Les réparations terminées et le véhicule remis pratiquement à neuf, les quatre bénévoles se sont attelés à la préparation d’un périple long de 2300 kilomètres, qui les emmènera en Allemagne, en Autriche, en Hongrie, en Roumanie et finalement dans les Carpates pour les 300 derniers kilomètres. “Le carburant représente l’une des parties les plus importantes de notre budget. Il faut compter quelque 1000 litres de mazout pour arriver à destination.” Le retour se fera quant à lui par avion.

Ce vendredi soir, le projet est officiellement présenté aux Sonégiens mais le départ n’est prévu que le 20 août prochain. “Nous espérons arriver dans la journée de jeudi afin d’avoir un peu de temps pour l’écollage. Ils devront se familiariser avec le matériel, même si nous sommes persuadés qu’ils prendront rapidement leurs marques.”

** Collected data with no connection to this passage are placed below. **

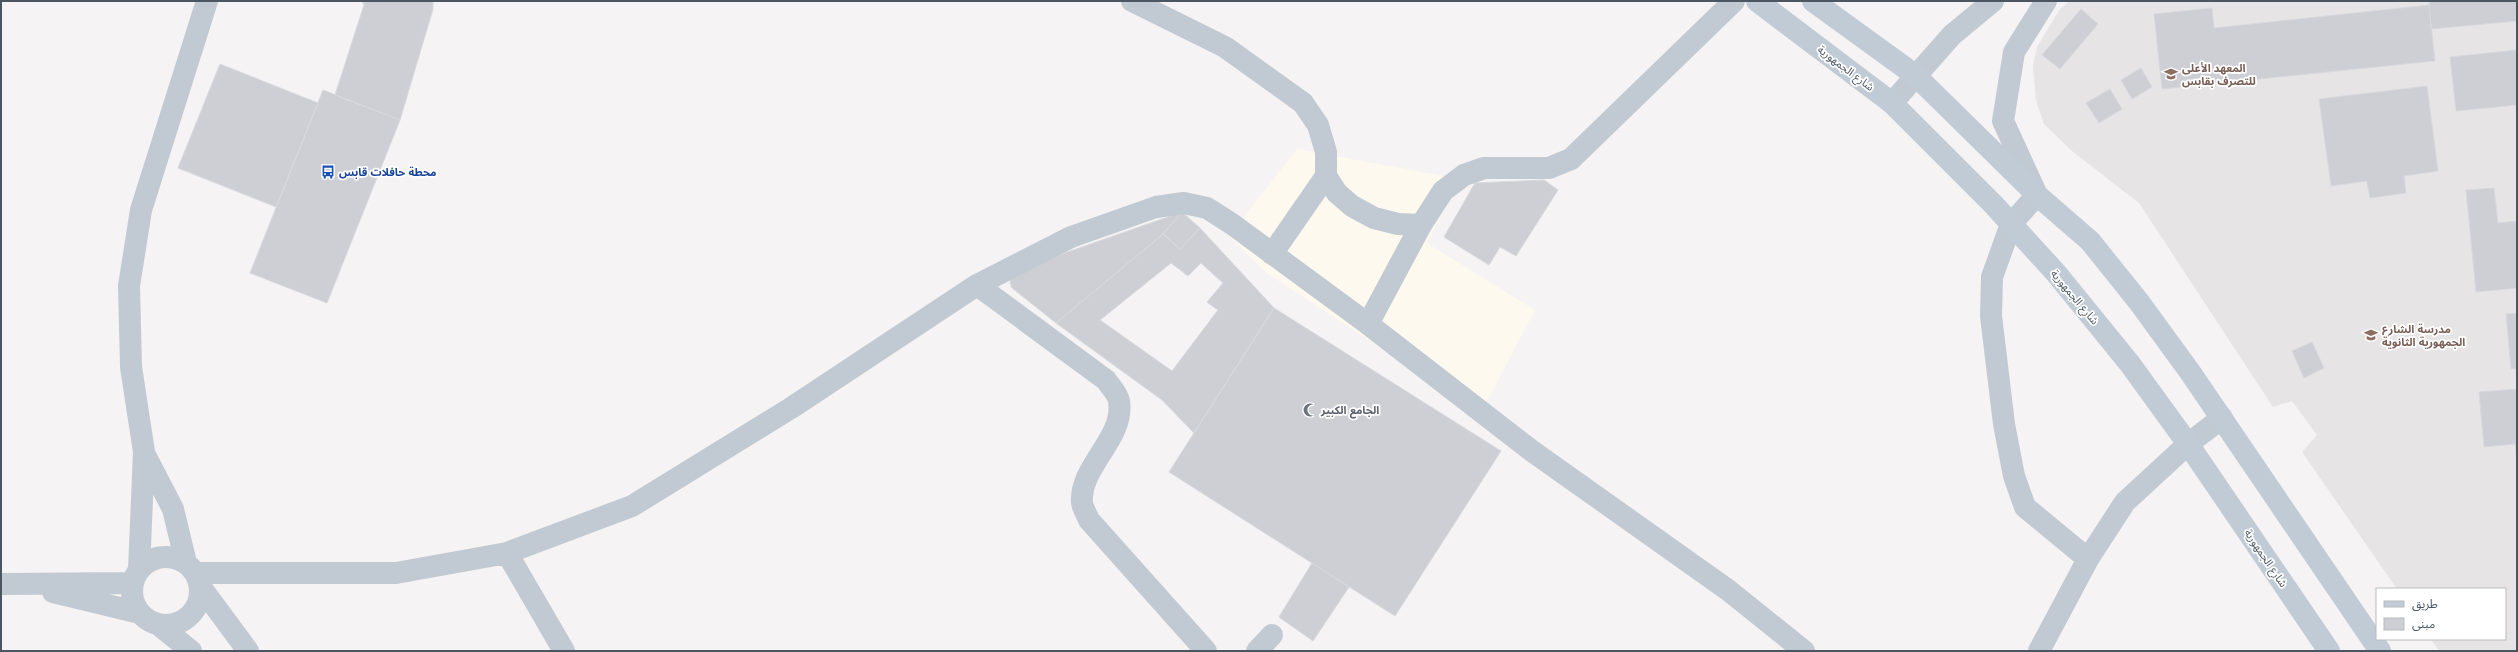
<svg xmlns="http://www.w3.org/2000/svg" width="2518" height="652" viewBox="0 0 2518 652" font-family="'Work Sans','Noto Sans Arabic',sans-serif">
<rect width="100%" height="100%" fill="#f5f3f3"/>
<!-- commercial -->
<path fill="#fdf9ef" d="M1297 149 1460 179 1427 243 1535 310 1481 413 1265 272 1229 236Z"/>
<!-- education -->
<path fill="#e6e4e5" d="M2070 1H2517V651H2439L2431 639H2505V589H2397L2302 452 2317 435 2292 401 2273 407 2139 203 2072 151 2044 124 2036 100 2033 66 2037 47 2060 9Z"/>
<!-- building -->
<path fill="#cdcfd5" stroke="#d7d9de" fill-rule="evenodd" d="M362 1H433V9L400 120 335 95 364 5Z
M2429 1H2517V21L2431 29Z
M2429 5 2435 61 2162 89 2154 14 2212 8 2214 28Z
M2081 9 2098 24 2060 69 2042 55Z
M2517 50V105L2456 111 2450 57Z
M220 64 318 103 276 207 178 168Z
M2141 68 2152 87 2132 99 2121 80Z
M2427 86 2438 171 2404 176 2406 193 2370 198 2367 181 2331 186 2319 99Z
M2110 89 2122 109 2099 123 2086 103Z
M323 90 400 120 327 303 250 273Z
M1544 180 1558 190 1516 256 1500 247 1489 265 1444 237 1475 183Z
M2494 188 2498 223 2517 221V288L2476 292 2466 190Z
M1182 212 1200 228 1180 249 1163 234Z
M1182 212 1163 234 1056 323 1012 288 1010 283 1012 276 1042 261Z
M1200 228 1274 308 1194 433 1162 400 1056 323 1163 234 1180 249ZM1171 263 1188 276 1201 263 1223 283 1207 302 1218 310 1172 371 1100 320Z
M1274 308 1501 451 1395 616 1169 472Z
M2517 313V369H2511L2506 314Z
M2312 342 2324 368 2304 378 2292 351Z
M2517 389V460L2515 444 2484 447 2479 392Z
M1312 563 1349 587 1313 641 1279 617Z"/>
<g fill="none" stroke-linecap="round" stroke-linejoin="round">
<!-- minor -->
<path stroke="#c1cad2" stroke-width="22" d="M1132 1 1225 47 1303 103 1318 125 1326 152V176L1337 193 1352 206 1374 218 1398 224 1421 225
M2011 224 1992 277 1991 316 2004 424 2014 476 2025 507 2088 559
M1272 254 1326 176
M977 285 1106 380C1110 386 1118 394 1119 401 1125 439 1079 466 1082 503 1083 509 1087 515 1089 520L1206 651
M1368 324 1421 225 1443 191 1464 175 1484 168H1549L1571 159 1734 1
M507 553 564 651
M196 573H396L507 553 632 506 791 408 977 285 1071 237 1156 207 1184 203 1207 208 1232 224 1368 324 1532 451 1728 590 1804 651
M1257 651 1272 635
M2039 651 2088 559 2125 502 2188 444 2222 418"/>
<!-- tertiary -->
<path stroke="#c1cad2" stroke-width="22" d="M1892 103 1952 35 1993 1
M2011 224 2037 195 2003 121 2014 52 2046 1
M144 453 173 509 186 563
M132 591a34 34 0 1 1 68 0a34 34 0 1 1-68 0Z
M139 570 144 452 131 367 129 286 141 210 207 1
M1 584 133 583
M200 586 248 651
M53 592 140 613
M159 625 191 651"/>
<!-- secondary -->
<path stroke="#c1cbd6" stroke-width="22" d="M1757 1 1892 103 1993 204 2056 273 2130 364 2188 444 2329 651
M1813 1 1915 75 2037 195 2090 241 2139 302 2190 372 2380 651"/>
</g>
<!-- icons -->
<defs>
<g id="university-bare" transform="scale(1.08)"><path d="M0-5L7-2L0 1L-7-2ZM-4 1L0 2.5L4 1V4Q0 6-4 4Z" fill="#8d6e63" stroke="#fff" stroke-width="2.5" paint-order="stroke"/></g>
<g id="bus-bare" transform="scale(1.08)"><path d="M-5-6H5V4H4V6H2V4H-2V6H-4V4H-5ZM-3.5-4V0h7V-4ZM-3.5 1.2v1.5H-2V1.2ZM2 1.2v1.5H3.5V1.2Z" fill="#1a4fb4" stroke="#fff" stroke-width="2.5" paint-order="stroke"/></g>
<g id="school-bare" transform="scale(1.08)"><path d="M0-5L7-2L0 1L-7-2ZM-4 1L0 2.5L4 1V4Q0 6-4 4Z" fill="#8d6e63" stroke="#fff" stroke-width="2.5" paint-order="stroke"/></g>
<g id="mosque-bare" transform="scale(1.08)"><path d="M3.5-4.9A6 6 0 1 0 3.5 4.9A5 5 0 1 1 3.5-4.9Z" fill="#6b7280" stroke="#fff" stroke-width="2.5" paint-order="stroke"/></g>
</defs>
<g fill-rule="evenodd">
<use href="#university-bare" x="2171" y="74"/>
<use href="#bus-bare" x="328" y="172"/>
<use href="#school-bare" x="2371" y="335"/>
<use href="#mosque-bare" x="1310" y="410"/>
</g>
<g text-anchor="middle" stroke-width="3.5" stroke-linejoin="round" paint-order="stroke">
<!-- street labels -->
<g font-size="11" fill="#4a5661" stroke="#fff">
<text transform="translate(1846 68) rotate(37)" y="4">شارع الجمهورية</text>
<text transform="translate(2075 297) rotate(50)" y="4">شارع الجمهورية</text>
<text transform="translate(2266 558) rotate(56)" y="4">شارع الجمهورية</text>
</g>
<!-- education labels -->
<g font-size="11" font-weight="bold" fill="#785e54" stroke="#fff" text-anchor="start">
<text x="2182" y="72">المعهد الأعلى<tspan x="2182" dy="13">للتصرف بقابس</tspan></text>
<text x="2382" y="333">مدرسة الشارع<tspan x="2382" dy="13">الجمهورية الثانوية</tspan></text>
</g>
<!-- transit labels -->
<g font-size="11" font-weight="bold" fill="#164399" stroke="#fff" text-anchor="start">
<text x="339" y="176">محطة حافلات قابس</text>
</g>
<!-- worship labels -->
<g font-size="11" font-weight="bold" fill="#5b616d" stroke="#fff" text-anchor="start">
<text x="1321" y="414">الجامع الكبير</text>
</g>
</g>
<!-- border -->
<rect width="2518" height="652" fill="none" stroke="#4a5661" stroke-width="4"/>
<!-- legend -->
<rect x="2376" y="588" width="130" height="52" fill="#ffffff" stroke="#b7bbc0"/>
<rect x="2384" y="601" width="20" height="6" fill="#c1cbd6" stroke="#b7bbc0"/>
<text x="2412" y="608" font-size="12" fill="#4a5661">طريق</text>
<rect x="2384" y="618" width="20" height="12" fill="#cdcfd5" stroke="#b7bbc0"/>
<text x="2412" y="628" font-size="12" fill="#4a5661">مبنى</text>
</svg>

Aujourd’hui encore, les Roumains manquent cruellement de moyens. “Les villages doivent passer des conventions avec les grandes villes, qui se situent parfois à 30 ou 40 kilomètres de distance… Lorsque les pompiers arrivent sur place, autant vous dire qu’il ne reste rien de l’habitation !” Si une autopompe ne changera pas tout, elle devrait toutefois être d’un secours bienvenu.